A key issue that was debated was the café’s location within AWE’s DEPZ (detailed emergency planning zone) with planning officers’ stating the structure of the building would not sustain enough protection in the event of an incident at the nearby nuclear bomb factory.
Councillors decided to approve the plans despite this, meaning the Office for Nuclear Regulation will also have to have a say on the plan.
Burghfield Parish Council chairman Tim Ansell, who was present at the committee meeting to voice his support for the plans, said: “To get a unanimous result was very pleasant.
“I was delighted with the council’s debate and they raised the point that was concerning many of us on the parish council most of all and that was around the rules of the DPEZ.
“A café we see is obviously a good idea, but the restriction the DPEZ is placing on things is a concern to West Berkshire Council, but also Burghfield.”
Steph Awbery, a Burghfield Common resident who spoke against the plans at the meeting, said she was disappointed with the committee’s decision.
In response to the council going against the ONR’s recommendations, she said: “They’ve totally ignored the safety of the parishioners.”
She also thinks that the café will increase the presence of anti-social behaviour in the village.
“You’re going to have gangs meeting up there,” she said.
“It will be a meeting place for the youngsters, and sometimes the wrong youngsters.”
Councillor Graham Bridgman (Con, Burghfield & Mortimer) was pleased that the issue surrounding the ONR objection and the relationship of the proposed café site to the DPEZ received a proper discussion at committee, something he saw as the plan’s only major concern.
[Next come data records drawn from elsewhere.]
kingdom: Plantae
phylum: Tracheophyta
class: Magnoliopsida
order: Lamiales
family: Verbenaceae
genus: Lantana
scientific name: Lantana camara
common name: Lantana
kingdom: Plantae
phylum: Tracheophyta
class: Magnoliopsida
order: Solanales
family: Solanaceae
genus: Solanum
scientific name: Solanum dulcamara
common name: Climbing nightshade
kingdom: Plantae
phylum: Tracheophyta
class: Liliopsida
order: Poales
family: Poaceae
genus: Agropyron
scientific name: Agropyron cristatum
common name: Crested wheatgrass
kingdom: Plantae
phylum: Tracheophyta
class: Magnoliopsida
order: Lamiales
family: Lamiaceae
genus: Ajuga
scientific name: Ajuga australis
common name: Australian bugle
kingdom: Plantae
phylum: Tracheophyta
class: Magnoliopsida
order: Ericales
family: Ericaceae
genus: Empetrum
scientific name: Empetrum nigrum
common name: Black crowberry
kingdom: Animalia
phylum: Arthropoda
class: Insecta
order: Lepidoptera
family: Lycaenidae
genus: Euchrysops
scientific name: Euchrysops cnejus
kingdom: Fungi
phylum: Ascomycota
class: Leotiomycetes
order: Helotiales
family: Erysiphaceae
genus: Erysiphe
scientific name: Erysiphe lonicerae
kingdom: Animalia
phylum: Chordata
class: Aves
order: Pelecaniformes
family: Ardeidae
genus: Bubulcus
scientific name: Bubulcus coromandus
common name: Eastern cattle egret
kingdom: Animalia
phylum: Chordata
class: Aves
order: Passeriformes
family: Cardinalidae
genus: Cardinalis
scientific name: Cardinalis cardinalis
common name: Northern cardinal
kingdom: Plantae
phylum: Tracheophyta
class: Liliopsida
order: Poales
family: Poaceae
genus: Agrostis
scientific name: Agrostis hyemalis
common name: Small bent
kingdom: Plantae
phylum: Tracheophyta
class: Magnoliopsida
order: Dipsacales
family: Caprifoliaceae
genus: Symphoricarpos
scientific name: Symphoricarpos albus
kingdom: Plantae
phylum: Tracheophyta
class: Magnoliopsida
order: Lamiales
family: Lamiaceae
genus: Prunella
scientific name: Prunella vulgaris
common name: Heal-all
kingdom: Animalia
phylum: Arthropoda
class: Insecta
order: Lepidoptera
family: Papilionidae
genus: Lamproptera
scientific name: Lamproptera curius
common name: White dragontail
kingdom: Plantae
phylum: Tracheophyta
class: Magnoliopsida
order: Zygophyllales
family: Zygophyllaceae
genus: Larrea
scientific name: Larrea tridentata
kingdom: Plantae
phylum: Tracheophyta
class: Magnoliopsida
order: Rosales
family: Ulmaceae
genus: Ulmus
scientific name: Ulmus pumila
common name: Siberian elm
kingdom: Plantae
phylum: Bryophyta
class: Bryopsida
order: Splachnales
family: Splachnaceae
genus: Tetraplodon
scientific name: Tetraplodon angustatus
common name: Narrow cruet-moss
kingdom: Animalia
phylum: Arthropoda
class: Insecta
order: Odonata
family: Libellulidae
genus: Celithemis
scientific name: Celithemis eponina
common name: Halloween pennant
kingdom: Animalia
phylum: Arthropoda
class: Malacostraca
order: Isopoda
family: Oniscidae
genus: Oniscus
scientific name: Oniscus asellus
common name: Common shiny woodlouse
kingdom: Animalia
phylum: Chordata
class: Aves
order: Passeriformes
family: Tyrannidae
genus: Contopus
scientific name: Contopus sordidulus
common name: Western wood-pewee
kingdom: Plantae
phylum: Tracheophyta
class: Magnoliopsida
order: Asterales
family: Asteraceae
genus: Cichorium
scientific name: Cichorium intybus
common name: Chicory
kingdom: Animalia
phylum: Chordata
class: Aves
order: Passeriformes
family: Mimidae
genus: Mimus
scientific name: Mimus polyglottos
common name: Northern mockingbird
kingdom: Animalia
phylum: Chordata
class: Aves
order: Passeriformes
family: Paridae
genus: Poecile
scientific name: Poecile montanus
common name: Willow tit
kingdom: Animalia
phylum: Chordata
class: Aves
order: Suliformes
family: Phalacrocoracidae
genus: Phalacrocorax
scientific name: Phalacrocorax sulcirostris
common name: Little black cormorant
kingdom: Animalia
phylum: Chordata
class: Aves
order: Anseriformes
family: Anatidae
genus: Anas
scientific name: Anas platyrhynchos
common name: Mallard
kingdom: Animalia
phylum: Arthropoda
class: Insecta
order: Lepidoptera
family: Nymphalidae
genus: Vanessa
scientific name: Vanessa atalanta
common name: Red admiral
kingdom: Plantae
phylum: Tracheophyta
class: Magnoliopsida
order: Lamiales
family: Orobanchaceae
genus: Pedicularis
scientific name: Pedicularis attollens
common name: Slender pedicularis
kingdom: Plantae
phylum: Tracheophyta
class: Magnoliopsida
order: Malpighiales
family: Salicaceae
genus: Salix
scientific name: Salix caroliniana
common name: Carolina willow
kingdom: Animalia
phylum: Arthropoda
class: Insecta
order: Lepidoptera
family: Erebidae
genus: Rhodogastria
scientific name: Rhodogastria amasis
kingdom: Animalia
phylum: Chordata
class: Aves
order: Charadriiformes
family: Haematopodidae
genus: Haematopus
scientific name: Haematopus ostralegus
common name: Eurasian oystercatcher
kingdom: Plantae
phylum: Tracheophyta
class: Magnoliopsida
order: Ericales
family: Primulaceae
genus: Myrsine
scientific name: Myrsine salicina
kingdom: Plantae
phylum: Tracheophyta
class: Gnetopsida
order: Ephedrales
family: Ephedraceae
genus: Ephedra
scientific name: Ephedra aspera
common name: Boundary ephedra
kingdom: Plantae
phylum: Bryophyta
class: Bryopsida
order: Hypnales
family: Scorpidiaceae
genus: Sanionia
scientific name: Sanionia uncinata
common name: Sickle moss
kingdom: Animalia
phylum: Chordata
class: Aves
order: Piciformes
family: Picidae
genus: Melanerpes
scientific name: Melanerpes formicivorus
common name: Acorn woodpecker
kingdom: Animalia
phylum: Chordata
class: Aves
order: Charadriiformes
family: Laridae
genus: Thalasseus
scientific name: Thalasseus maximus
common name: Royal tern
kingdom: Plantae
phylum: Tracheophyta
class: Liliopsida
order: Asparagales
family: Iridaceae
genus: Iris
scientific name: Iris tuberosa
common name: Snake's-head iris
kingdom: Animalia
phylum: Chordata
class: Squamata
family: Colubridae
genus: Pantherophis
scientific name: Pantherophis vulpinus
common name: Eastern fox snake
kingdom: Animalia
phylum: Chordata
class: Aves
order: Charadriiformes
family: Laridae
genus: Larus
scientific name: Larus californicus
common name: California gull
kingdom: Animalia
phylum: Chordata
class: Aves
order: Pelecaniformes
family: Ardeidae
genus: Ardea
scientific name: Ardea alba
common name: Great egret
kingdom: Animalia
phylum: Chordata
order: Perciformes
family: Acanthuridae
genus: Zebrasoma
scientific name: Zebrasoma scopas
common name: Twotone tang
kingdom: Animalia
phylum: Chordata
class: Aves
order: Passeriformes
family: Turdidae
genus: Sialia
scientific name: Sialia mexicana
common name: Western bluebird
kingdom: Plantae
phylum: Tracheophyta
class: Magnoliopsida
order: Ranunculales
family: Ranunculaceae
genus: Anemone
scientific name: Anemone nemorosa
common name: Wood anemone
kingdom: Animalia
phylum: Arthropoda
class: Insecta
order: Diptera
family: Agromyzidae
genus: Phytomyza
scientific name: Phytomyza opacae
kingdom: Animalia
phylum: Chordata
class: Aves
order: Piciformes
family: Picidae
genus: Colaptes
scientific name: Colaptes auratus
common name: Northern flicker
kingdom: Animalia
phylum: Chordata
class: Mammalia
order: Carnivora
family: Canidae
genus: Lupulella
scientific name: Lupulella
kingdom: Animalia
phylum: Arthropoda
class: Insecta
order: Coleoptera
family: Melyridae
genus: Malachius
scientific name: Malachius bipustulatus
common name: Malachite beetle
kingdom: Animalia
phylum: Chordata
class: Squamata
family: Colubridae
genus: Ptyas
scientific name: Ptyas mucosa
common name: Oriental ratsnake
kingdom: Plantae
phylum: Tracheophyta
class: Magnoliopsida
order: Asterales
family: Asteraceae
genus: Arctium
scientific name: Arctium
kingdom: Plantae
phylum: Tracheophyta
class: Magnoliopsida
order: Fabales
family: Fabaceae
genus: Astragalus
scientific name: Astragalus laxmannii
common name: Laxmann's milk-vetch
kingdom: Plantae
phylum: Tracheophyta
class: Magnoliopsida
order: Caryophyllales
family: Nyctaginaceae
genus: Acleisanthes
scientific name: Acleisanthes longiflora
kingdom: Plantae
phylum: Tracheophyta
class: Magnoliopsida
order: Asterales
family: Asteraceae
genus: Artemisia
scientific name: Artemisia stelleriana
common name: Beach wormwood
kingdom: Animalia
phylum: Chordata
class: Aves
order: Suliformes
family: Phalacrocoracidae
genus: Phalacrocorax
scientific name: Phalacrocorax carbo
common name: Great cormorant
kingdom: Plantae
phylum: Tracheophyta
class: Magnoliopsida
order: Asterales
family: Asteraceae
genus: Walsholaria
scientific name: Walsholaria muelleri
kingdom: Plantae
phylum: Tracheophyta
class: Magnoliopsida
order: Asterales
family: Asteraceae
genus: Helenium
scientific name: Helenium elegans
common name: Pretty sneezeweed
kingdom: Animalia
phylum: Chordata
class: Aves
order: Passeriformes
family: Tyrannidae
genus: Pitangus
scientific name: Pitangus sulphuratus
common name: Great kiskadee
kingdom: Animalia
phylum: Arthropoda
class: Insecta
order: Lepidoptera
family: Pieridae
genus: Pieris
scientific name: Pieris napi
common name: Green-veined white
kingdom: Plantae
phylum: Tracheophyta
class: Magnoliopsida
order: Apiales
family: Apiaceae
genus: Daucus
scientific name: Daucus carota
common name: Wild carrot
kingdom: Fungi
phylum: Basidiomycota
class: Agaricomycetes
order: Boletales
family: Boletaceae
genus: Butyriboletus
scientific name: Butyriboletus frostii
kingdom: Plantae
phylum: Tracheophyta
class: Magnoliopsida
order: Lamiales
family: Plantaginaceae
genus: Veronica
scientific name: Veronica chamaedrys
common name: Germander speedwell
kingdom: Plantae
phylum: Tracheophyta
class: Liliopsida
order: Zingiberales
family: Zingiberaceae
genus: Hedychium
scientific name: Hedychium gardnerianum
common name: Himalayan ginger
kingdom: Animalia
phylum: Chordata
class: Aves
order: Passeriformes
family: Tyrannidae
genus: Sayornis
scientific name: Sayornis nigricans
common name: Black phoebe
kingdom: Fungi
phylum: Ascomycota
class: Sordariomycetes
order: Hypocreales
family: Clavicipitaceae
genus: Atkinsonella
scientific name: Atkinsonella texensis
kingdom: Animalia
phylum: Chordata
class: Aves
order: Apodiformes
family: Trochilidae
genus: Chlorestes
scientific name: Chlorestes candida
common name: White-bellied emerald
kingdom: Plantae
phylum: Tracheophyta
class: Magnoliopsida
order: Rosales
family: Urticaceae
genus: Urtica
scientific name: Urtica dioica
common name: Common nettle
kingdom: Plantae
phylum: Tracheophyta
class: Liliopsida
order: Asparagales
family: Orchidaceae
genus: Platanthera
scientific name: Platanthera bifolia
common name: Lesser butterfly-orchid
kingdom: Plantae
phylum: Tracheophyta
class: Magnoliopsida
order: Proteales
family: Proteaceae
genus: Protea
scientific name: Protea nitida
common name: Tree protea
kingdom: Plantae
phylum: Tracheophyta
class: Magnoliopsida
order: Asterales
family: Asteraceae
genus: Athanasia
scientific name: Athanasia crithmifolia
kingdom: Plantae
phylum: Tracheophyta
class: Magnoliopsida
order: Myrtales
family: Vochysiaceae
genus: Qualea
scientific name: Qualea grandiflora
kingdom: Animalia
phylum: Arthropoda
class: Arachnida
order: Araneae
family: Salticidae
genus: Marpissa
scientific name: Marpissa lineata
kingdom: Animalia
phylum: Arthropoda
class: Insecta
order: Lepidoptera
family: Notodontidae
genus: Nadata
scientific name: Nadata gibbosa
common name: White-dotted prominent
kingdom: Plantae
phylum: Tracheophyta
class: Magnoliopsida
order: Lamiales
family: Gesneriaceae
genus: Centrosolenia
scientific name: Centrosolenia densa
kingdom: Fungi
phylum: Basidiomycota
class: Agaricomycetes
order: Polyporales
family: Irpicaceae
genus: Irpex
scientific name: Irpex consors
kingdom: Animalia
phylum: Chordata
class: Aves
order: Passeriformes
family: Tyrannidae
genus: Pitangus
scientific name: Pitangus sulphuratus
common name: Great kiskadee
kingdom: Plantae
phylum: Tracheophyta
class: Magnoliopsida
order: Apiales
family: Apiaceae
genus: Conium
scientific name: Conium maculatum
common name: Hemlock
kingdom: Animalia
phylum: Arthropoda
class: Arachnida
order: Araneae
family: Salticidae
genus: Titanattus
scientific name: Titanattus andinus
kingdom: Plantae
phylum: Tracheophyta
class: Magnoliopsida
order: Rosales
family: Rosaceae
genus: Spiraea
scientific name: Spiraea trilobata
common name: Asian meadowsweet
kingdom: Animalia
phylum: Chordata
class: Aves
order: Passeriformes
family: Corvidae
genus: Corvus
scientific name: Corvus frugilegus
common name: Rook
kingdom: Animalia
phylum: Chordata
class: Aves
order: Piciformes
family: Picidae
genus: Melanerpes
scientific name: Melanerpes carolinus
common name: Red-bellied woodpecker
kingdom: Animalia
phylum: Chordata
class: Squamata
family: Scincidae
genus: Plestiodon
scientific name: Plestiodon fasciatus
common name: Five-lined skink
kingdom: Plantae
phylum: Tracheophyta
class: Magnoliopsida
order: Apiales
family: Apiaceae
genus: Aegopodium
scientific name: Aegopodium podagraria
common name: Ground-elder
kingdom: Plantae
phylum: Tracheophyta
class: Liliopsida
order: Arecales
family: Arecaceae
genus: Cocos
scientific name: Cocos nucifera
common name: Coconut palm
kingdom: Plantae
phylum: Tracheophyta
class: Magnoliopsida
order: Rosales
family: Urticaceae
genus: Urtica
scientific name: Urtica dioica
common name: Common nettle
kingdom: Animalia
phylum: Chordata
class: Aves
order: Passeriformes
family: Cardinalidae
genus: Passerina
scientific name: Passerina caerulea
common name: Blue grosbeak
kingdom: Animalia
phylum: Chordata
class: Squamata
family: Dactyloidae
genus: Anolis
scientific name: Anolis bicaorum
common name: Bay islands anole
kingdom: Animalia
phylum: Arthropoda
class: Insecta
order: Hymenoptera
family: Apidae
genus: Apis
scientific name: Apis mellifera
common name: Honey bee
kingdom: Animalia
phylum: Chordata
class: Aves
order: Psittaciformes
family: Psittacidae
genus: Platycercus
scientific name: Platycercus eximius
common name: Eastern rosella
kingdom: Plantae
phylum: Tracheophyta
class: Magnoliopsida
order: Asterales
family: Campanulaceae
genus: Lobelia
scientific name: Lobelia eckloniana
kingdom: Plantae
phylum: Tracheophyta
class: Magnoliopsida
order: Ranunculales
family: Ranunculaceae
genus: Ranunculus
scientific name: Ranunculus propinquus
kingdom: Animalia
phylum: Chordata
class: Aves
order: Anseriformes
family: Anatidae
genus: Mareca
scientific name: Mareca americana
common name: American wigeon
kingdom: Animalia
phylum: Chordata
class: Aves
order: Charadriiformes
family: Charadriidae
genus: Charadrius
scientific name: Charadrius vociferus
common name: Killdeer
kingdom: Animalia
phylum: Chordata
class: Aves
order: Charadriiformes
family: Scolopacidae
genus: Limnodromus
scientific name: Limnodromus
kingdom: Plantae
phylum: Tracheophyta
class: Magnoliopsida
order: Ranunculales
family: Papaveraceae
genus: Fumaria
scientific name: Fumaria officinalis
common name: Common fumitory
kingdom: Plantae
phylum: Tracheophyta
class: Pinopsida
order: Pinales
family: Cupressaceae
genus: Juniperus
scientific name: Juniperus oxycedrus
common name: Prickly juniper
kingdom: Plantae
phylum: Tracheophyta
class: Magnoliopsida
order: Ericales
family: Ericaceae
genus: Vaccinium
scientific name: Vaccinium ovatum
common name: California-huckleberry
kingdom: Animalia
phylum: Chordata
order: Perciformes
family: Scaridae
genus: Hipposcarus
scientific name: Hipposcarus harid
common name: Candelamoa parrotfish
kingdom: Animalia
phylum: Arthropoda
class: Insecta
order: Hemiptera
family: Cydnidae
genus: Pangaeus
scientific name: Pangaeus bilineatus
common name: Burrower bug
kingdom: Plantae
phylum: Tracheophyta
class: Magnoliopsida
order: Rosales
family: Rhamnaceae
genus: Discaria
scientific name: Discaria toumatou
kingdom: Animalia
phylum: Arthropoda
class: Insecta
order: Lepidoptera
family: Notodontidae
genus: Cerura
He said in response to the ONR’s concerns about the café’s lack of proper protection in the face of a nuclear event: “If this application hadn’t gone through, anyone could sit out on that park having a cup of tea. Then what happens?”
He also referred to the highways comments, which saw no issue with the development going ahead and raised no objections
He said: “Who says anyone is going to park on a double yellow line?
“If they do, that’s what traffic enforcement is there for.
“There are already traffic restrictions around that site.”
Another Burghfield Common resident who is against the café plans believed that delivery vehicles will increase traffic around the recreation ground making it unsafe for locals.
She said: “I don’t want a café on the rec, but I am more worried about the children and the parishioners on that bend.
“It gives me sleepless nights.”
She and her husband are now considering moving because of the café development.
“It is criminal that we are being forced out of our beautiful home of 40 years because of the actions of others,” she said.